Так что нынешний разговор велся лишь потому, что просто не мог не состояться. Директор произносил положенные слова, не особо рассчитывая на эффект.

– Ну-с, как вы объясните свой поступок, молодой человек?

Вопрос всегда звучал так сурово, что даже самые проблемные ученики молча упирали глаза в пол. Но только не этот. Немой явно не считал себя виноватым. Нахмурившись, он показал на линейку на директорском столе, затем на свою ладонь. Все верно: учитель ударил его по пальцам за очередную провинность. Обычное дело. Без муки нет и науки, и еще никому не приходило в голову оспаривать вековую мудрость.

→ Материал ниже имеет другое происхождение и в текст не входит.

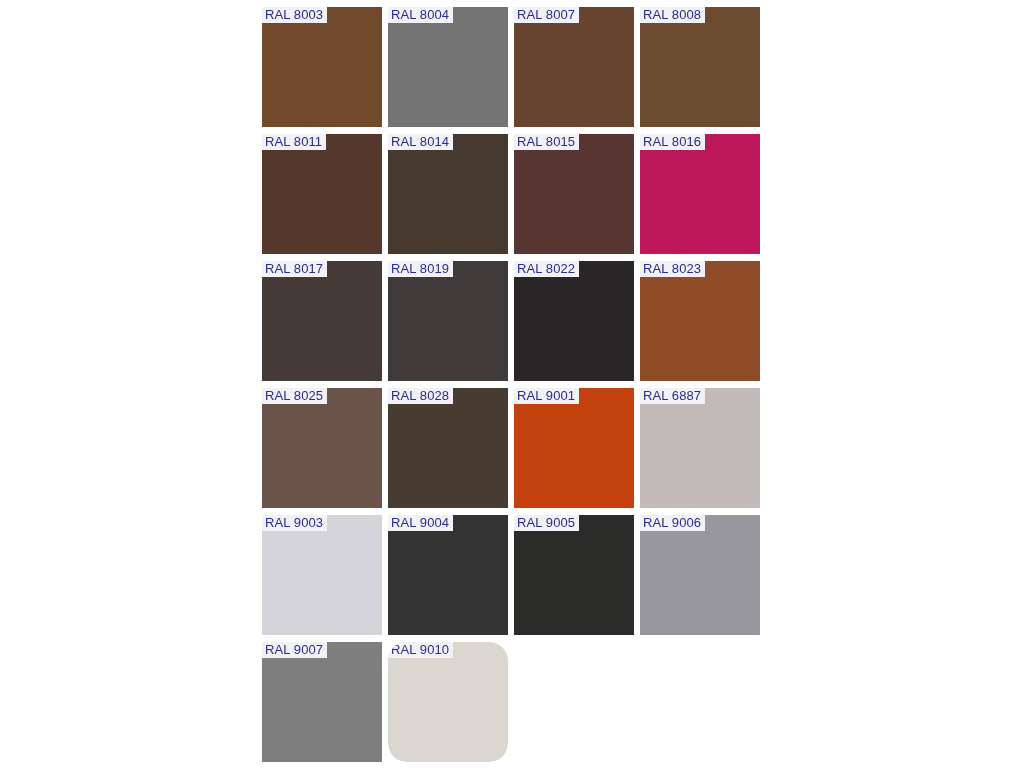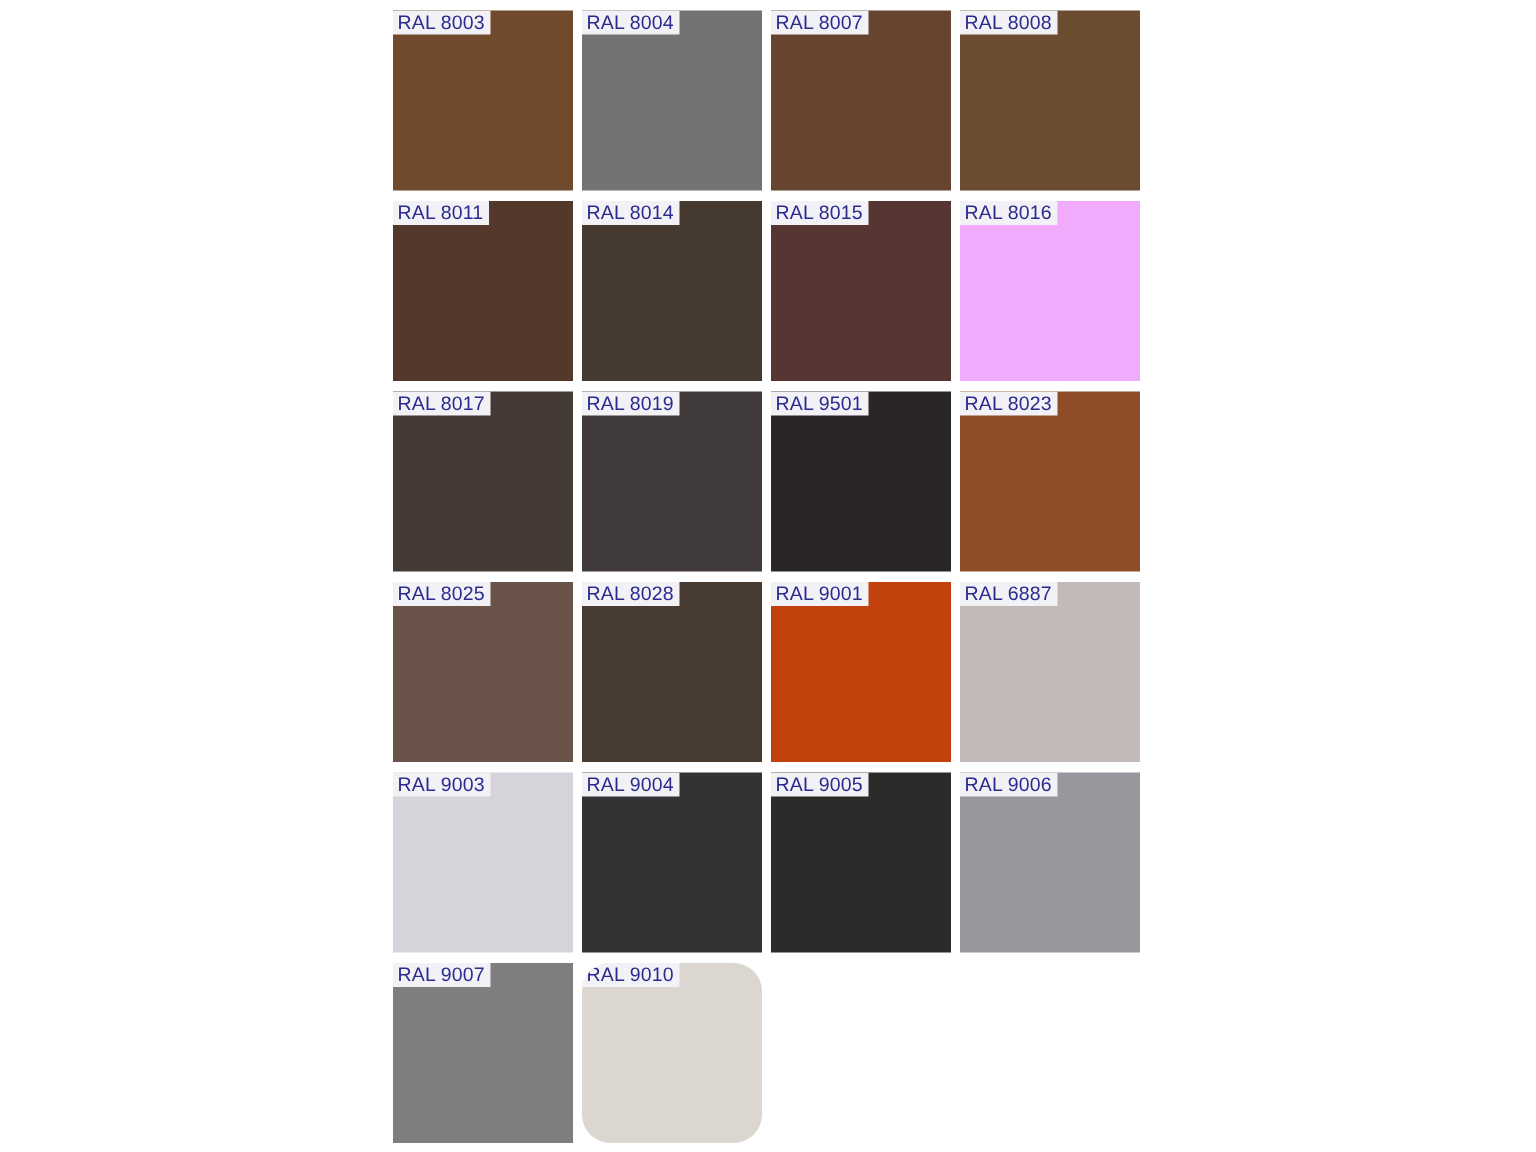"RAL 8016" div.swatch { background: #f0abfc -> #be185d }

– Отец накажет его со всей строгостью, – пообещала дама.

Директор сделал вид, что задумался. Мысленно досчитал до тридцати по давней привычке, чтобы выдержать паузу.

– В силу того, что мы здесь приверженцы христианских истин, я дам Петру еще один шанс. Но вы должны понимать – в случае нового инцидента он будет исключен без промедления.

– Благодарю вас! – дама прижала руки к груди и кивком указала мальчишке на выход.

 

***

 

Как только тяжелая дверь захлопнулась, поставив на визите в гимназию точку, дама грубо схватила воспитанника выше локтя и прошипела:

– Хватит с меня! Больше не буду тебя выгораживать.

Тот вырвался и показал кукиш.

– Неблагодарный ублюдок!

Размахнувшись, дама ударила его по щеке. Мальчишка взглянул с ненавистью глазами-угольями, топнул и оттолкнул ее. Ростом он был ей почти вровень, и явно силен не по годам – она едва устояла. И ответила тем же.

Прохожие не без любопытства поглядывали в их сторону.

Защищаясь от града посыпавшихся ударов, мальчишка вцепился даме в руку и случайно сорвал великоватую перчатку. Показался глубокий давний шрам в форме буквы «А».